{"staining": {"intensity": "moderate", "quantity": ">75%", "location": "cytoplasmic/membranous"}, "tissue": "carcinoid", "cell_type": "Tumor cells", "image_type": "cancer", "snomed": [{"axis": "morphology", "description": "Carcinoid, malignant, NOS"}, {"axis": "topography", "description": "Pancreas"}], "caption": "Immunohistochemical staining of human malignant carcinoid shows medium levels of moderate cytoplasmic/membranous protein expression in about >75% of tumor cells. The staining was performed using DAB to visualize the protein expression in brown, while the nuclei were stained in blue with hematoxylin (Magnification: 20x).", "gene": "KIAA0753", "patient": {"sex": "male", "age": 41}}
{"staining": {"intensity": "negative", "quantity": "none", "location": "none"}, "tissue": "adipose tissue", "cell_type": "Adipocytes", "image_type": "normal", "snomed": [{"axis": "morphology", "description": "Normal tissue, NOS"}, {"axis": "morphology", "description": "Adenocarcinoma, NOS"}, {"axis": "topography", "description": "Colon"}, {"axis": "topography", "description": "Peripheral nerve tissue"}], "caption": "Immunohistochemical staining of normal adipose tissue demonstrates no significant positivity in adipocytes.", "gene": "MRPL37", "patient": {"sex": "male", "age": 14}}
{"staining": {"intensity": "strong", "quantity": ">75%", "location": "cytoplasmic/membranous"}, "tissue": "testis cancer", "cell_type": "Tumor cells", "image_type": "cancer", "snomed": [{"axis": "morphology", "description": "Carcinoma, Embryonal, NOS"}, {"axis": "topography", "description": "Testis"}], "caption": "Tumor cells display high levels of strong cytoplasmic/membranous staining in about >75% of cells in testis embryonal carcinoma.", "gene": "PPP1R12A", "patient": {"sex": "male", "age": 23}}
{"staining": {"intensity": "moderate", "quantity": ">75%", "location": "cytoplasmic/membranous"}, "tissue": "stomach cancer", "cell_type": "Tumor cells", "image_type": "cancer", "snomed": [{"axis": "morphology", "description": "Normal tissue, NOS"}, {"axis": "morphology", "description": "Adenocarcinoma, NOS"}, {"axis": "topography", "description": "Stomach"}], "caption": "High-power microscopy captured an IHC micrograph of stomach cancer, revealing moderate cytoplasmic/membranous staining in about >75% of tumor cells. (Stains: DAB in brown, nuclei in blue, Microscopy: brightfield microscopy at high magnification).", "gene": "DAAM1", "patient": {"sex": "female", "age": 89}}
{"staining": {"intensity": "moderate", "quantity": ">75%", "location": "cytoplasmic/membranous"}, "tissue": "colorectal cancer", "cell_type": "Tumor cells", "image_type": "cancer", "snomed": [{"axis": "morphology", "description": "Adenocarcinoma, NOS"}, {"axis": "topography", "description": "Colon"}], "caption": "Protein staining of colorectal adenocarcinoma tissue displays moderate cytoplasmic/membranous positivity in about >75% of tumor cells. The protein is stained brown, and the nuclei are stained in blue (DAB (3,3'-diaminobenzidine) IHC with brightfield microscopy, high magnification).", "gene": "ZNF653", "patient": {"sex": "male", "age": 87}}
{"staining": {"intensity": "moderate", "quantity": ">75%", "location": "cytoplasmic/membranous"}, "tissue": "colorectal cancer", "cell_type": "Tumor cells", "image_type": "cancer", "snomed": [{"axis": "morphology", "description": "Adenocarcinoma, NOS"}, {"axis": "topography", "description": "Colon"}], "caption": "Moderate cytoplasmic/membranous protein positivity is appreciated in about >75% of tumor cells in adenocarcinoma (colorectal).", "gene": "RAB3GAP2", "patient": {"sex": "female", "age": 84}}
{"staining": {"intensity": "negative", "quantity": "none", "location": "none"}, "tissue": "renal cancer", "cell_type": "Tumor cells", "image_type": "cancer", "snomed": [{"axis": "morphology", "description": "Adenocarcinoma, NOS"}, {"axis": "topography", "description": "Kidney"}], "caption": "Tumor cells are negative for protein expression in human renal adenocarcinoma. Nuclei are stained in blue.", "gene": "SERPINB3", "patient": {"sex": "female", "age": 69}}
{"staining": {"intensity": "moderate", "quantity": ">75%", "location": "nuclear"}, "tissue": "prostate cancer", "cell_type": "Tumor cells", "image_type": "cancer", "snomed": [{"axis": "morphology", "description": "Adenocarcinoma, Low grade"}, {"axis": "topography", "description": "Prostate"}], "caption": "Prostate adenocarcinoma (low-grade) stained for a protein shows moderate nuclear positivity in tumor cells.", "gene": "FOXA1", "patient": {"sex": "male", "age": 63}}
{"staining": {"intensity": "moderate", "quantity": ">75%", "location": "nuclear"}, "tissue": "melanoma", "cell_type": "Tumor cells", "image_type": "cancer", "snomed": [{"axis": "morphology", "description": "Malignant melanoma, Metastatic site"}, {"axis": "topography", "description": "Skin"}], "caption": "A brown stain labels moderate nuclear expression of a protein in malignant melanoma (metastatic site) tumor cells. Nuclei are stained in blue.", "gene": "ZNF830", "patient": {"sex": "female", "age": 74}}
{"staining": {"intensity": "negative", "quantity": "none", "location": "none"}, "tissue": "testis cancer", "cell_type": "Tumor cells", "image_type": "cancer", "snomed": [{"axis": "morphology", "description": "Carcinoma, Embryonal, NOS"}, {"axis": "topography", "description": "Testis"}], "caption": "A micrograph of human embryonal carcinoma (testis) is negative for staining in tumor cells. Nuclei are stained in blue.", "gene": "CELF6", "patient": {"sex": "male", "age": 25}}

WORK TASK: When a line in the data above contains the string "shows", copy that line.

RESULT BELOW:
{"staining": {"intensity": "moderate", "quantity": ">75%", "location": "cytoplasmic/membranous"}, "tissue": "carcinoid", "cell_type": "Tumor cells", "image_type": "cancer", "snomed": [{"axis": "morphology", "description": "Carcinoid, malignant, NOS"}, {"axis": "topography", "description": "Pancreas"}], "caption": "Immunohistochemical staining of human malignant carcinoid shows medium levels of moderate cytoplasmic/membranous protein expression in about >75% of tumor cells. The staining was performed using DAB to visualize the protein expression in brown, while the nuclei were stained in blue with hematoxylin (Magnification: 20x).", "gene": "KIAA0753", "patient": {"sex": "male", "age": 41}}
{"staining": {"intensity": "moderate", "quantity": ">75%", "location": "nuclear"}, "tissue": "prostate cancer", "cell_type": "Tumor cells", "image_type": "cancer", "snomed": [{"axis": "morphology", "description": "Adenocarcinoma, Low grade"}, {"axis": "topography", "description": "Prostate"}], "caption": "Prostate adenocarcinoma (low-grade) stained for a protein shows moderate nuclear positivity in tumor cells.", "gene": "FOXA1", "patient": {"sex": "male", "age": 63}}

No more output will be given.